- About this exercise -
Would you retype the listing word for word, skipping its pictures?

- Data extract -
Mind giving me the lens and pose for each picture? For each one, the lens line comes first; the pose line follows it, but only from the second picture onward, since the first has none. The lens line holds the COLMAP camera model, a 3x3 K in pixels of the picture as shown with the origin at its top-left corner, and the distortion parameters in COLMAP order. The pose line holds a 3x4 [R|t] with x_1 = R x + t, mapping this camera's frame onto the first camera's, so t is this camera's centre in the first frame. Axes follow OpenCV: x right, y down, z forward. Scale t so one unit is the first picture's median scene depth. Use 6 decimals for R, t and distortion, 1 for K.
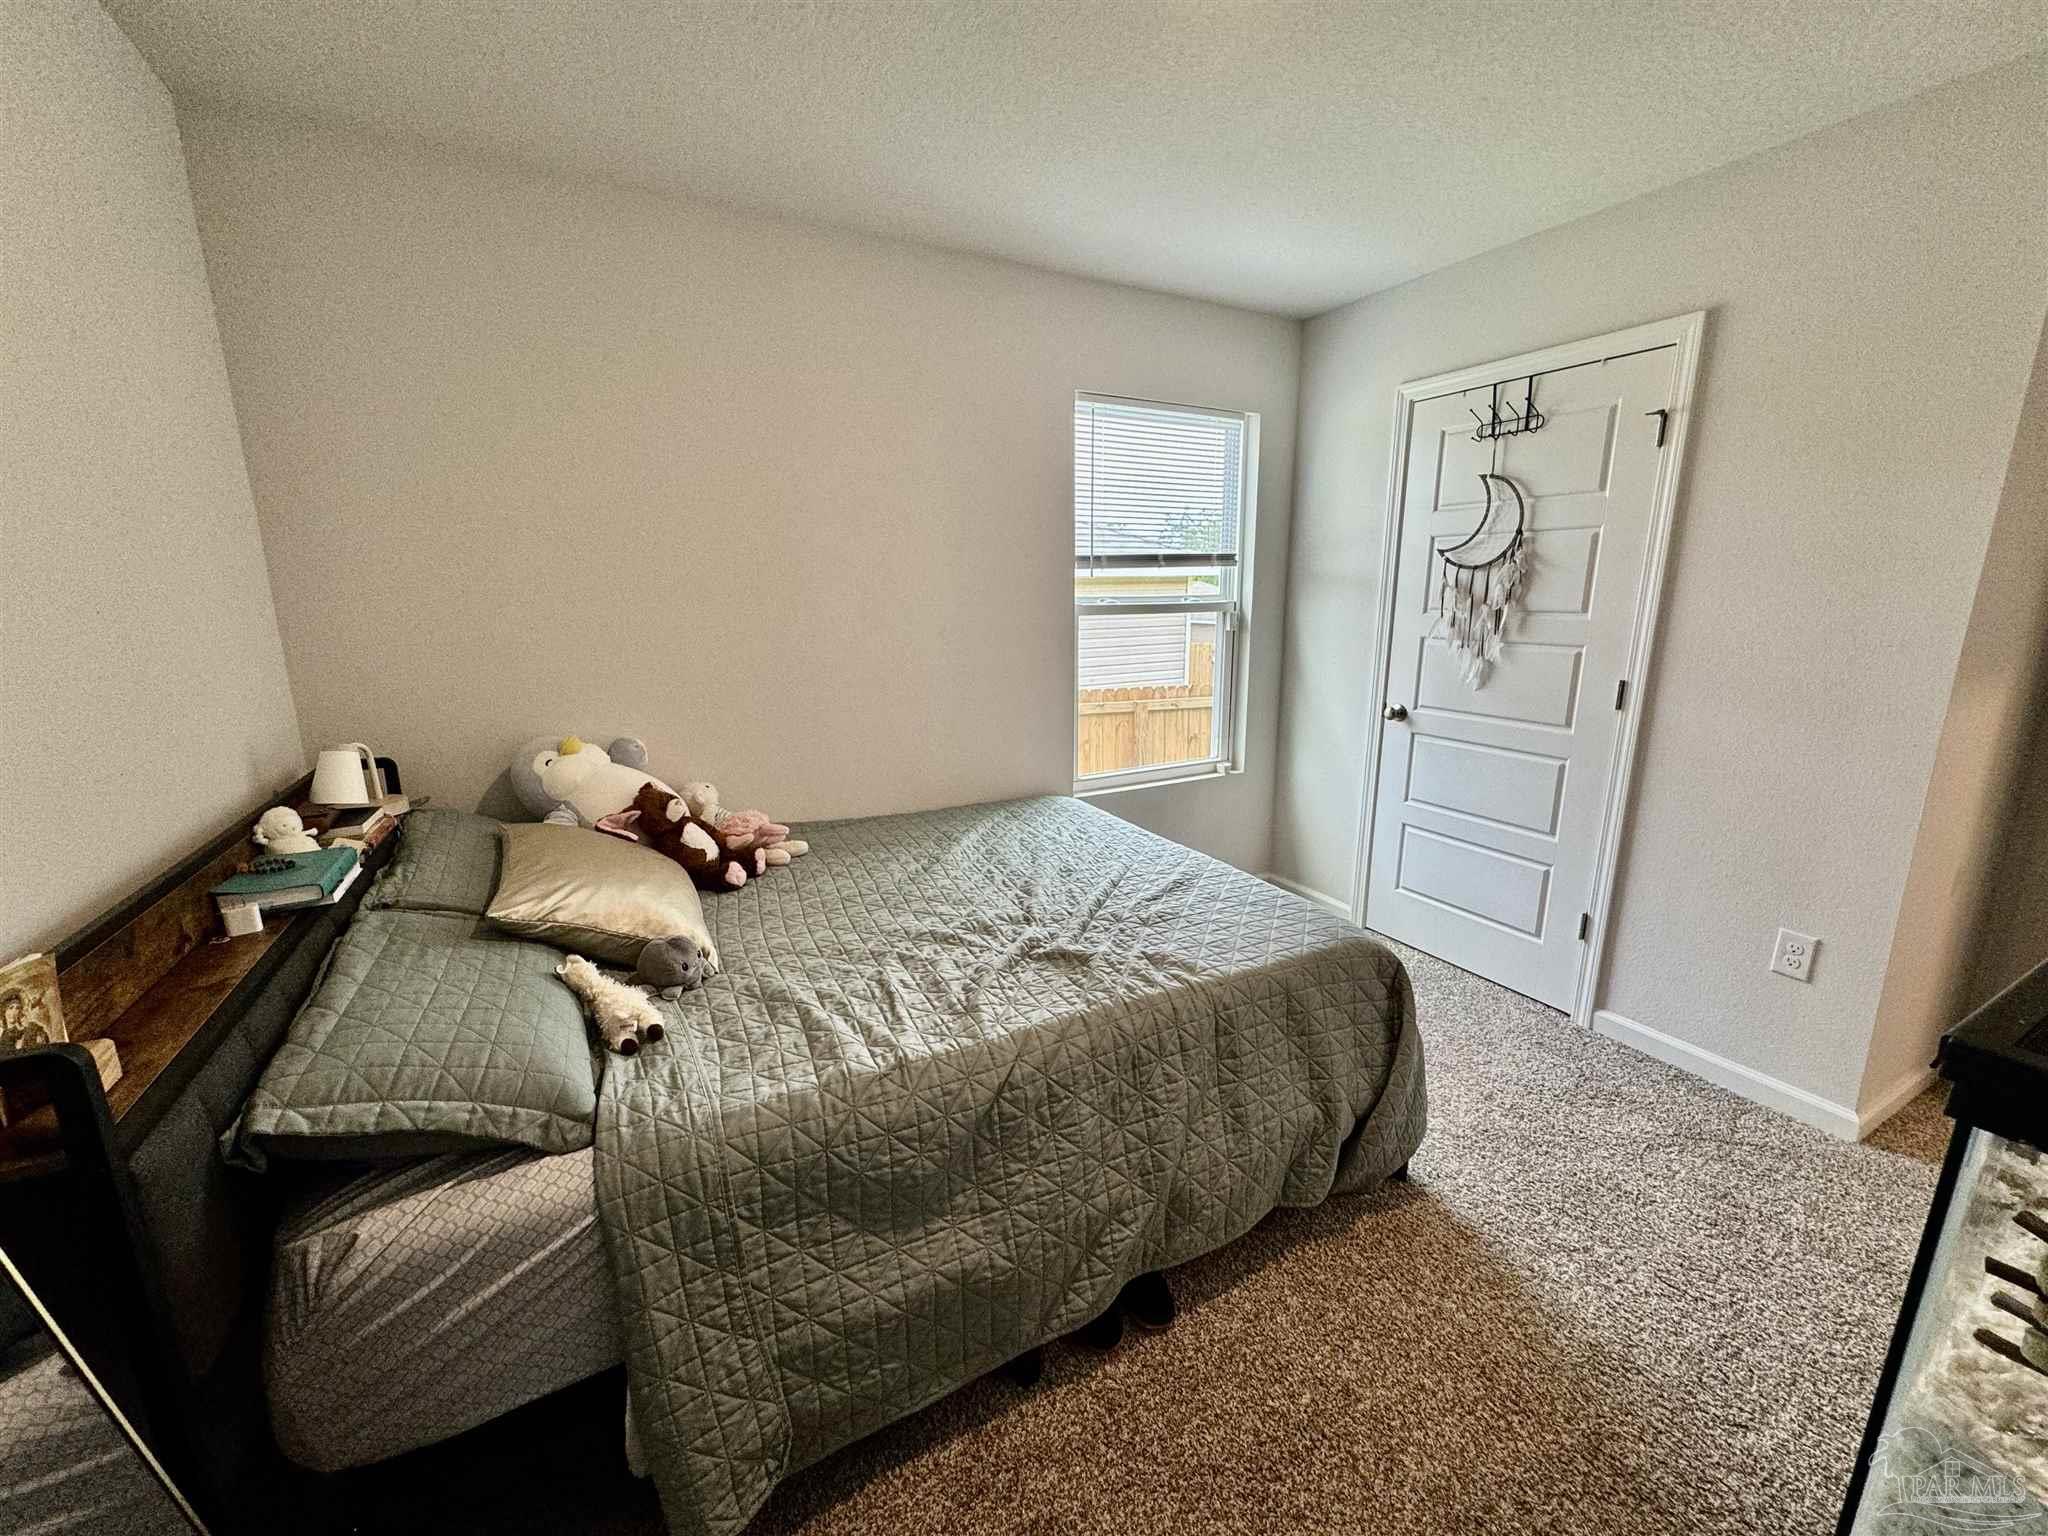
lens RADIAL K [[805.9, 0, 1023.6], [0, 805.9, 758.8], [0, 0, 1]] dist [-0.004006, -0.000020]
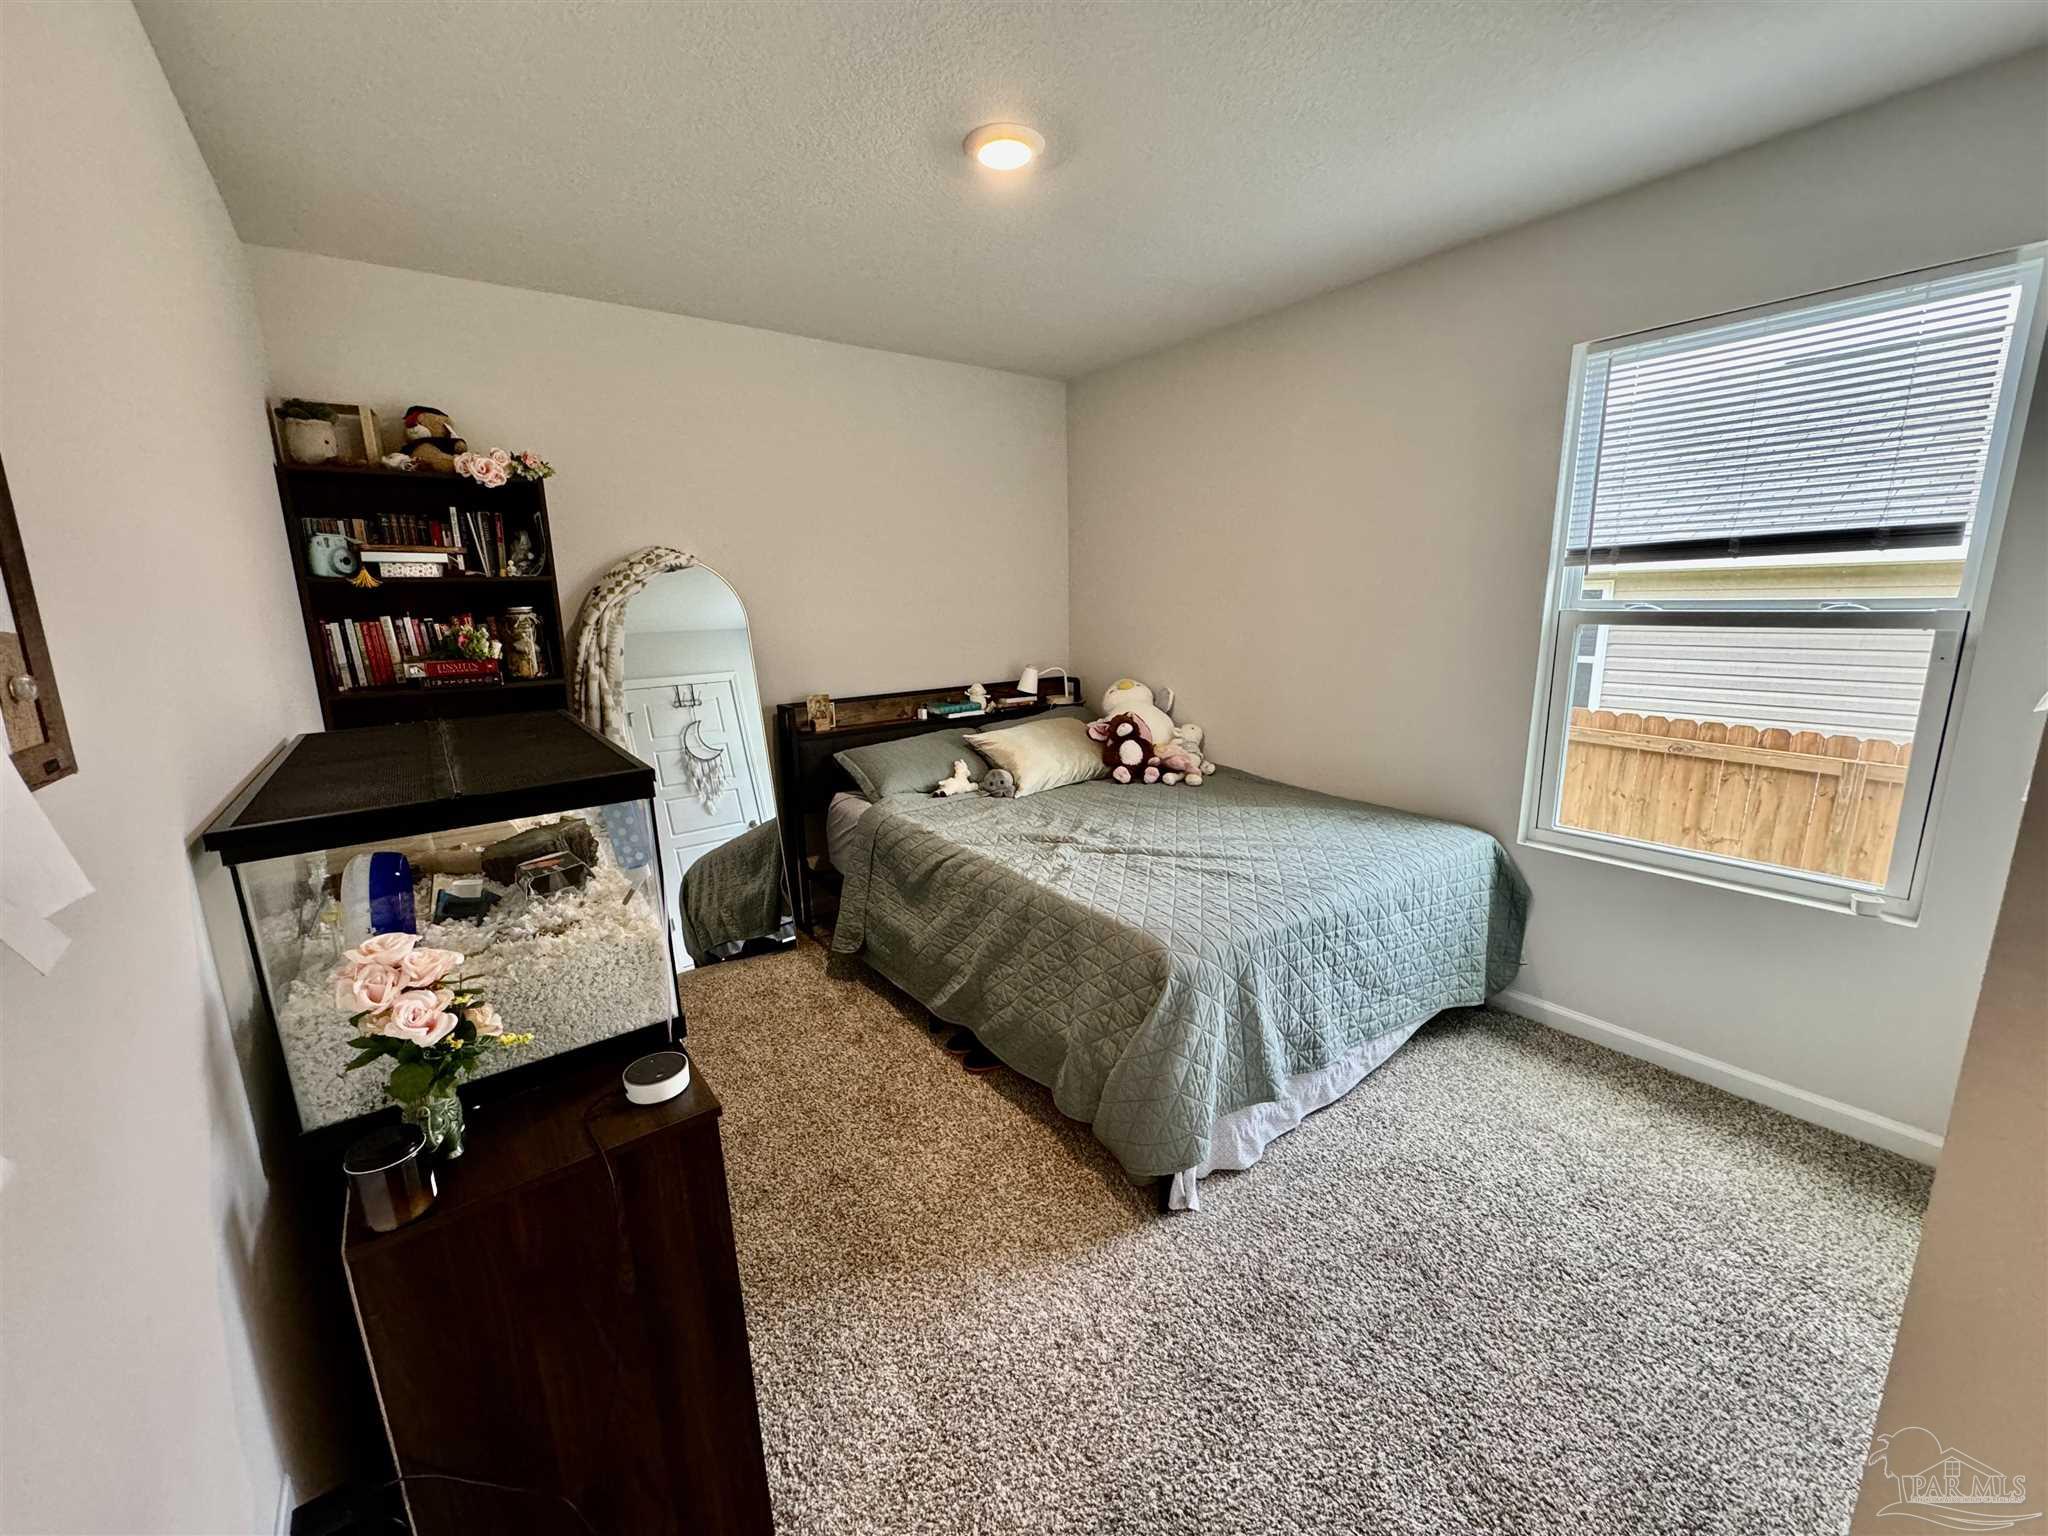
lens RADIAL K [[805.9, 0, 1026.7], [0, 805.9, 770.4], [0, 0, 1]] dist [-0.004006, -0.000020]
pose [[0.152677, 0.215688, -0.964452, 1.033681], [-0.186992, 0.964570, 0.186113, -0.114204], [0.970424, 0.151930, 0.187600, 0.468486]]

- Finished exercise -
Mind giving me the lens and pose for each picture? For each one, the lens line comes first; the pose line follows it, but only from the second picture onward, since the first has none. The lens line holds the COLMAP camera model, a 3x3 K in pixels of the picture as shown with the origin at its top-left corner, and the distortion parameters in COLMAP order. The pose line holds a 3x4 [R|t] with x_1 = R x + t, mapping this camera's frame onto the first camera's, so t is this camera's centre in the first frame. Axes follow OpenCV: x right, y down, z forward. Scale t so one unit is the first picture's median scene depth. Use 6 decimals for R, t and distortion, 1 for K.
lens RADIAL K [[805.9, 0, 1023.6], [0, 805.9, 758.8], [0, 0, 1]] dist [-0.004006, -0.000020]
lens RADIAL K [[805.9, 0, 1026.7], [0, 805.9, 770.4], [0, 0, 1]] dist [-0.004006, -0.000020]
pose [[0.152677, 0.215688, -0.964452, 1.033681], [-0.186992, 0.964570, 0.186113, -0.114204], [0.970424, 0.151930, 0.187600, 0.468486]]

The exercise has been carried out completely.